Saturday, April 13, 2013

SHAKING MY FIST AT GOD

The carton of eggs was on the sidewalk, and so were the loaf of bread, the frozen chicken, the apples and the quart of milk.  A Pepsi can was pierced by a piece of sharp wire hanging in my grocery cart.  It was leaking onto the sidewalk.  I was on my way back from Kroger’s. It was 20 degrees below with the wind chill factor. Kroger’s was ten city blocks from our home.  The return ten blocks home was miserable. I trudged through puddles, occasional snow pile and icy sidewalk while pushing my cart.  Then it happened.  I slipped. I came down with a great thud, upturning my grocery cart.  I remember how angry I was.  I was thrown into a self-pity I’ve never felt before.   Could things get worse?

While we were serving as  missionaries in Indonesia, Don felt a strong desire to pursue further education.  He was grappling with some important doctrinal issues.  Searching for answers, he wrote to a professor whose books he had read, and who was teaching in a midwest seminary.  They corresponded and upon our return, Don decided he wanted to learn more from this professor.  So, when we came home, we moved from sunny California to New York and on to this midwest city.
Things did not seem to turn out well for us.  Finding housing for a couple with children was difficult because we did not have much money.  We borrowed from our life insurance policies to get us started and planned to take out student loans.  The bank turned down our loan application.  One of Don’s professors found out about his housing problem and offered to rent out the finished attic of his parents’ former home to us.  Two other young families rented the first and second floors.  The attic had no kitchen, though it had an old refrigerator that I had to defrost about every three days. I cooked our meals in an electric skillet given us.  We did not have a ceiling so, there was only the tile roof over us.  Thankfully, Don was able to work nights at a bank’s mailroom.  In the mornings he would go to school. 

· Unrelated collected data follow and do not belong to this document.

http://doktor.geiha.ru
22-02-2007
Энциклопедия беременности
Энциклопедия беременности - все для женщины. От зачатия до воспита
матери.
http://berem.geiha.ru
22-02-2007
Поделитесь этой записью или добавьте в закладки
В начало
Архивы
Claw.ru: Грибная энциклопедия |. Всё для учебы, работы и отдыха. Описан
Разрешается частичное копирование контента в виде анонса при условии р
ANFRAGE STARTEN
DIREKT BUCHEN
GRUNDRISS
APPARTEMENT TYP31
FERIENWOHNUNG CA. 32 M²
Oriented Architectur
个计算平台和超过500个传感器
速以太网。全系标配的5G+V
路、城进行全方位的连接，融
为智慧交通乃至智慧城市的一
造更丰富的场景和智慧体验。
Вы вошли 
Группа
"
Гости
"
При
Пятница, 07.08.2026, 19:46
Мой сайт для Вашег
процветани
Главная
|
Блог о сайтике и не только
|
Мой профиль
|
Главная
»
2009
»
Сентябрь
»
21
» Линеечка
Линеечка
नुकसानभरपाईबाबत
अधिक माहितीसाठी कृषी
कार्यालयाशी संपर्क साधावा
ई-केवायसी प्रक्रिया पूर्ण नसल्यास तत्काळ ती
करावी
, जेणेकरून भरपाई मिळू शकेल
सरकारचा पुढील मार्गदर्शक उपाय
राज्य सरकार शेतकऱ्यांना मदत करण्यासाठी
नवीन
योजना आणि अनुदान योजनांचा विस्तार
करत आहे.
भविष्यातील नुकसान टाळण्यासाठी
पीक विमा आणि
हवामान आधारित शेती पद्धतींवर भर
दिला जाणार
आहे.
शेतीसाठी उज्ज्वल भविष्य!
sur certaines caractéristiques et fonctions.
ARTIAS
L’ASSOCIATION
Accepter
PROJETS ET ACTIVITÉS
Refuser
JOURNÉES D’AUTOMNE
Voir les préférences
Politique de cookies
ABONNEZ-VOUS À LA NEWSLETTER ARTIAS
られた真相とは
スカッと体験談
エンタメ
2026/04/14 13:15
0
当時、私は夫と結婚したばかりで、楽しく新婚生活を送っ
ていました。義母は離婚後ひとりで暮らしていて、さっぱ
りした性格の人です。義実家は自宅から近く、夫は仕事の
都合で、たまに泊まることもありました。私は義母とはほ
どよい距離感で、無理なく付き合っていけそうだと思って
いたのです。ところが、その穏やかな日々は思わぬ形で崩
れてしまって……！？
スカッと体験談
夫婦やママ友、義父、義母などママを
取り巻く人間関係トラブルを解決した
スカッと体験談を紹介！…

Adding to the problems our dire financial situation caused us was our encounter with a culture so different from what we knew. We were California folks.  People come to this state from all over the world, settle in, get integrated into American life while bringing in the flavors of their own nationalities.  This midwest city though not completely homogenous clung to old traditions and what it was used to.  The sight of interracial couples was not one of them.  Sometimes when Don and I would get on a bus, people stared.  Other times, they would get downright mean by completely ignoring me.  I have never experienced racism such as this in all the years I have lived in California.  I remember going to a three-day spiritual retreat with Don and except for two of Don’s professors, no one would talk to me.  One Sunday, as we sat in the third row pew in church, the Pastor concluded his sermon on Samson and Delilah by saying “I don’t know about men who marry foreign women.”  Don and I were the only interracially married couple in the church.
It was all very new to me.  There were the freezing winters, and the even more freezing attitude of the people towards those who were not like them.  Then, we were always counting pennies.  One of the classic stories Don and I tell from this period in our lives was how I would stretch one chicken to feed our family of four for a week.  Yes, it can be done.  For a once-a-month special treat, the kids would get ice cream cones from MacDonald’s; Don and I would buy a six-pack of Pepsi, which we would make to last as long as we could.  Without a kitchen I couldn’t do any baking.  For a period of time, Kroger’s would give kids a cookie card. While I shopped, Don would take the children to claim one freshly baked cookie each with their card.

As I sat on the icy sidewalk, all my complaints against God came rushing to the fore.  I got angry with this “supposedly” loving and kind God.  I remember telling Him, “Is this the way you treat your children after they have so faithfully left everything to serve you in a foreign land?  Is this how you reward us?”
Have you ever been angry with God?  Have you ever thought you deserved to be treated better than He was treating you?  Well, I definitely did at that moment.  I was cold, wet and ANGRY.  I picked up what I could of my grocery and slowly headed for home.

But I could not stay angry for very long, simply because love won out over the anger.  I loved God, and with that love I had to trust that He knew what He was doing.  Many times God gives me blessings that I don’t deserve, that I cannot understand, but I accept them.  Why won’t I accept hard times in the same manner?  I may think I don’t deserve them, but He always has a reason for what He does.  And you know what, those hard times have been among my richest experiences of walking in faith.  Faith in the one we love involves trust even when we don’t understand.  And oh, yes, you can get angry, even with God.  He is big enough to understand you, but don’t stay angry with Him too long, for eventually, you will only hurt yourself.  Anger and bitterness are toxic to the soul.

“ ‘. . .  Shall we accept good from God, and not trouble?’  In all this, Job did not sin in what he said.”